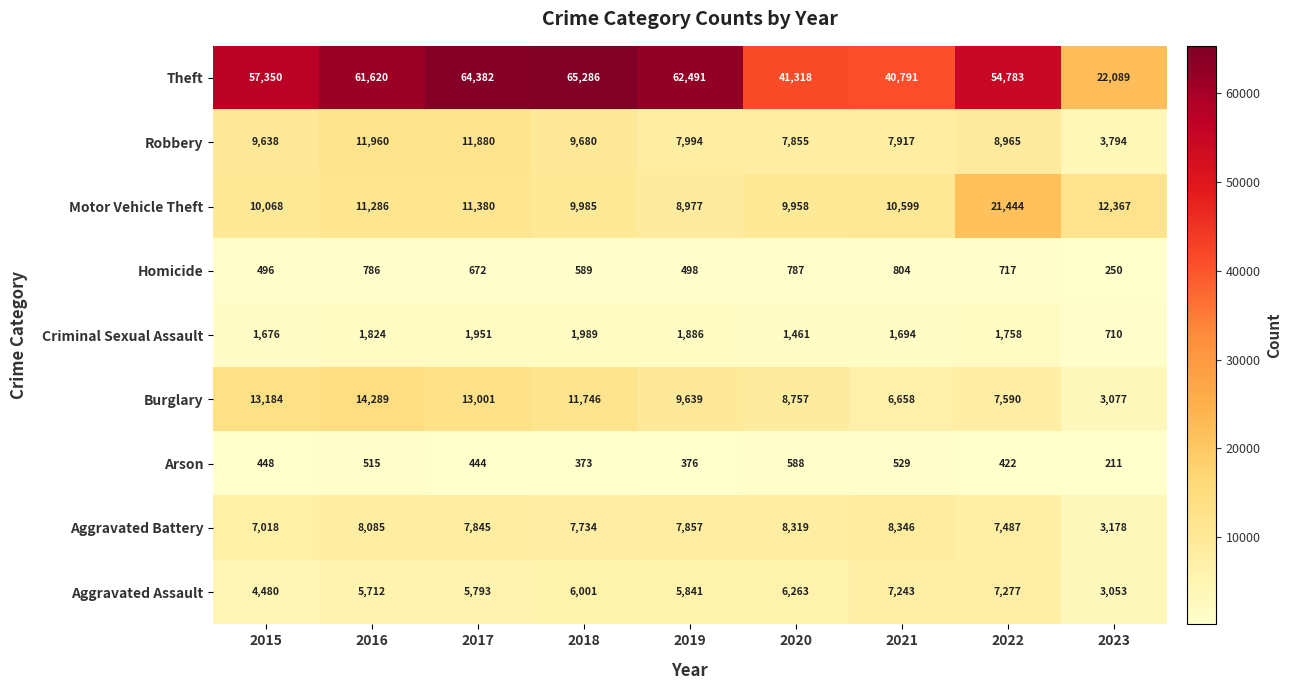

Is it true that Motor Vehicle Theft equals 5680 at 2019?

False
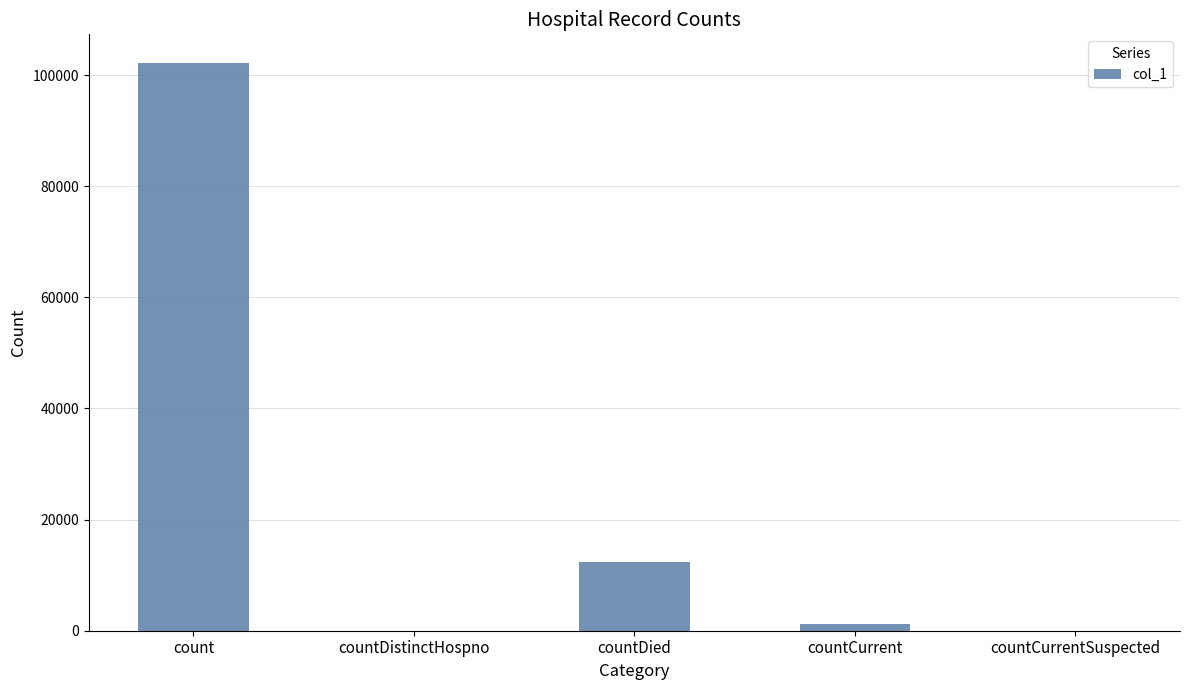

What is the greatest value displayed?

102234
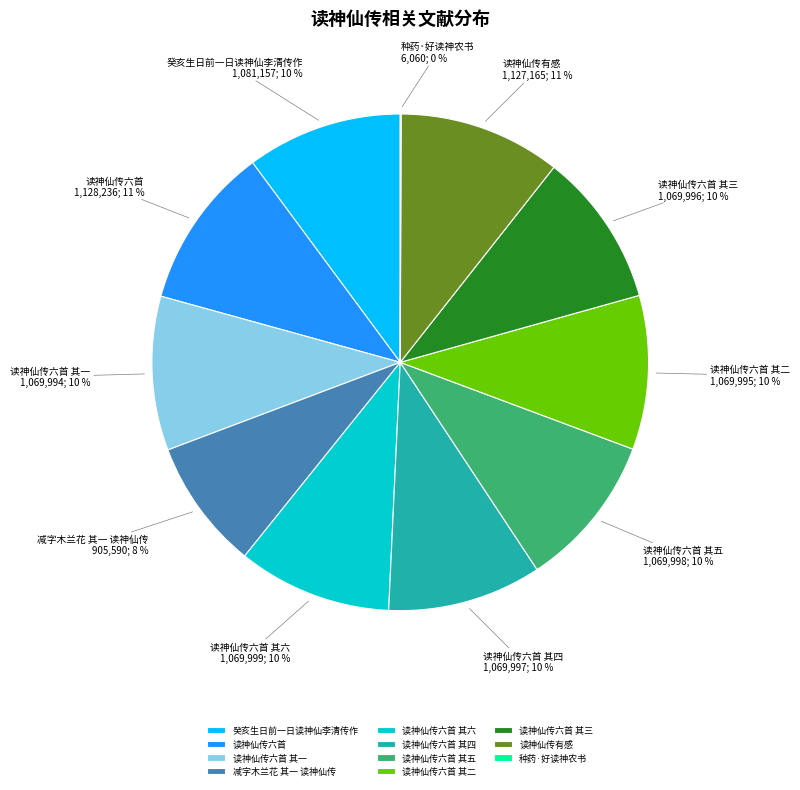

Does any single category account for the majority?

No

◆ Task details
Transcribe the material above verbatim, omitting the pictures.

◆ Solved problem
Is it true that Motor Vehicle Theft equals 5680 at 2019?

False

What is the greatest value displayed?

102234

Does any single category account for the majority?

No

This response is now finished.